Records from a data source:

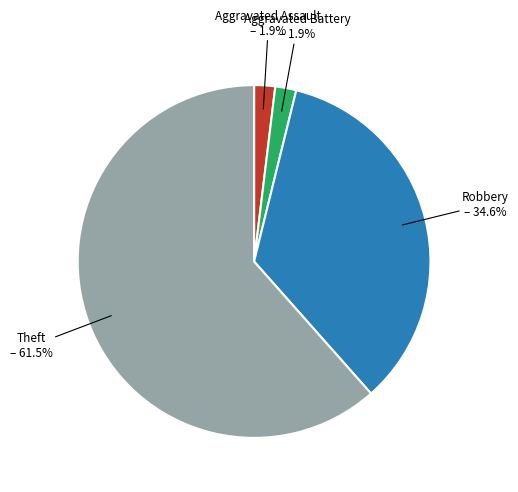

Count the number of slices in the pie.

4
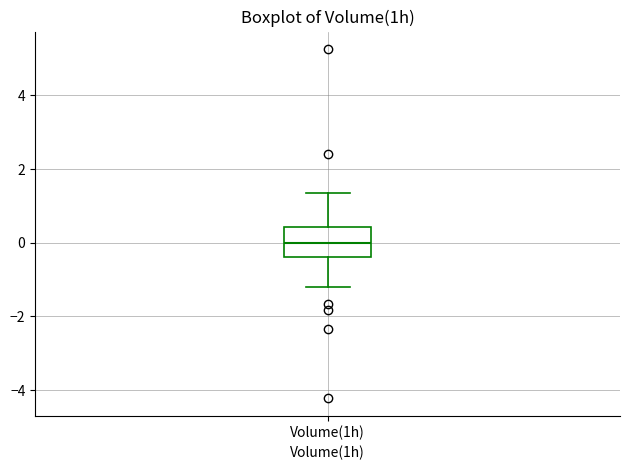

Transcribe this box plot: give where the median line is, the range the box spans, and where the two whiskers end, as read against the y-axis. The values are not printed on the chart, so give them approximately, as read against the axis.

median 0.0, box -0.4 to 0.4, whiskers -1.2 to 1.4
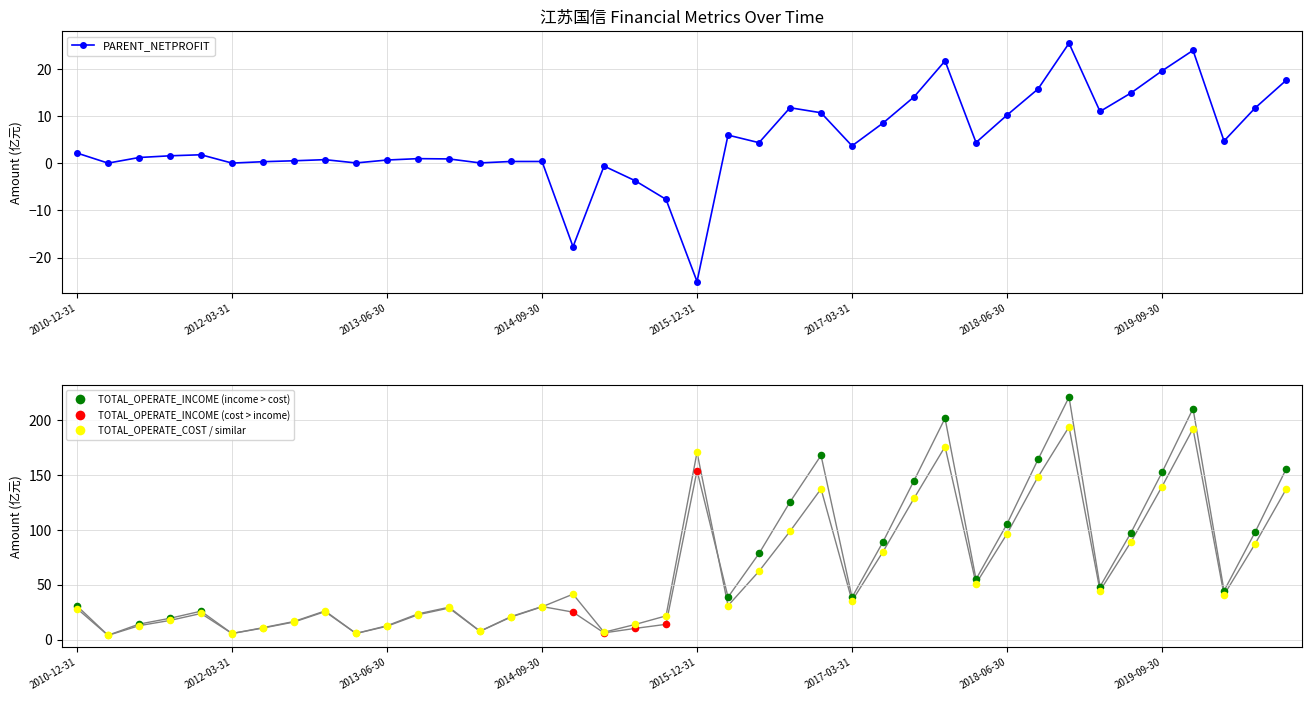

Which has a higher value, 33 or 34?

34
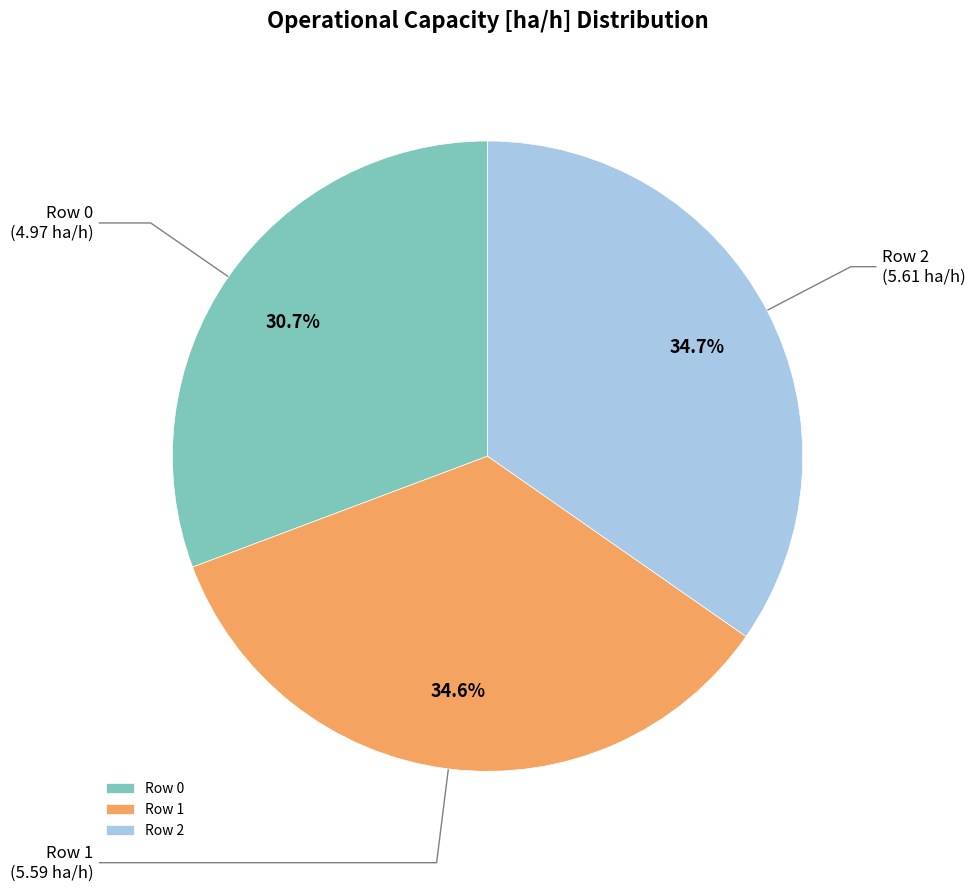

How many slices are in this pie chart?

3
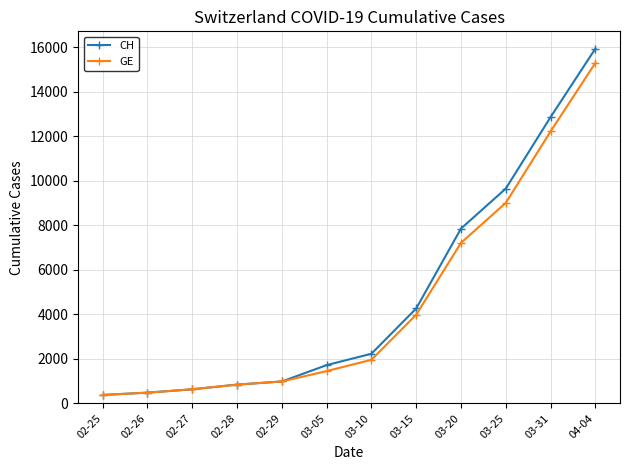

What is the sum of the CH values at 03-05 and 03-15?

5974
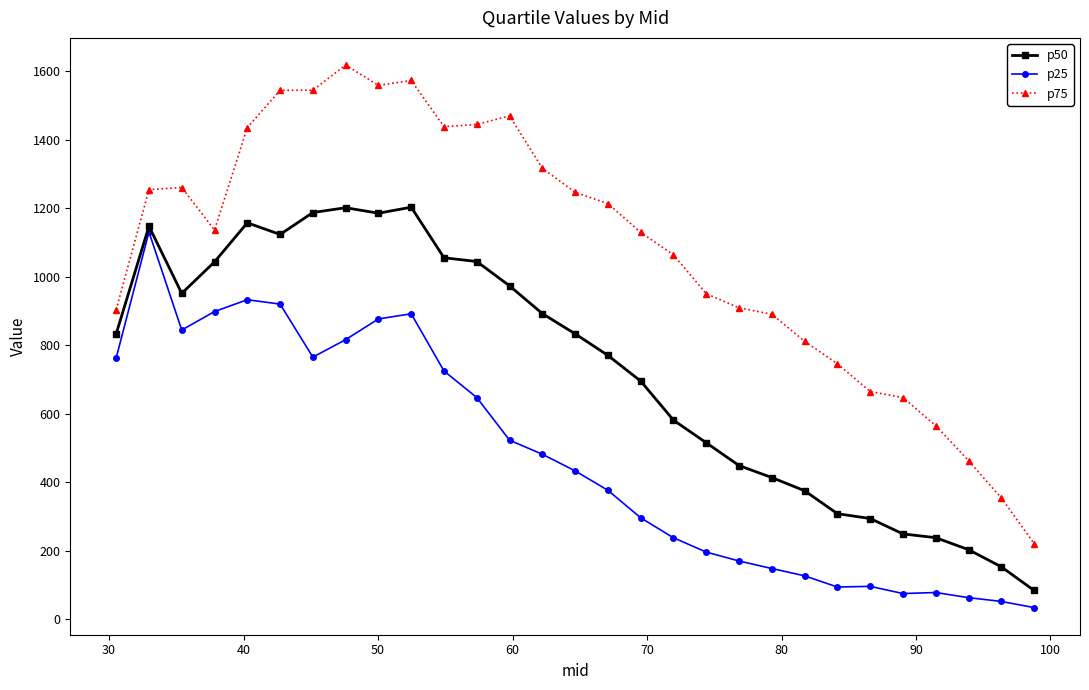

What is the maximum value for p50?

1202.5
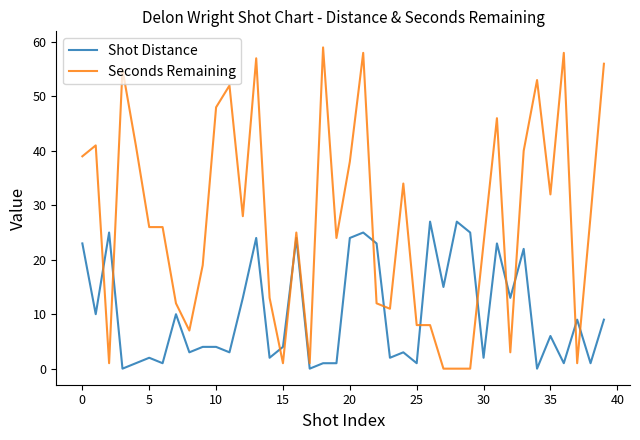

Which series has the largest range (max minus min)?

Seconds Remaining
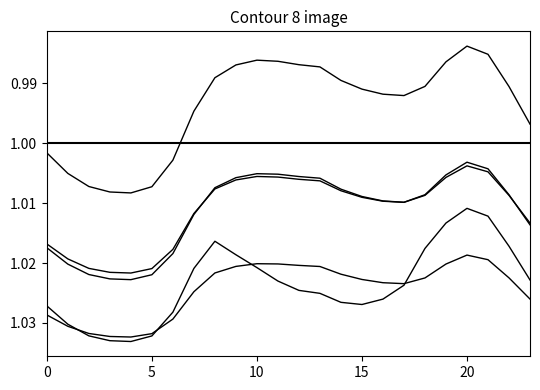

Is this an area chart (filled region under the line)?

No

# Problem to work on:
Rewrite the part of the entries that opens with the line containing "Seconds Remaining" and runs through the end of the entries, changing "area chart" to "shaded chart" and leaving everything else as it is. Give only that part, and leave out the pictures.

# Completed exercise:
Seconds Remaining

Is this an shaded chart (filled region under the line)?

No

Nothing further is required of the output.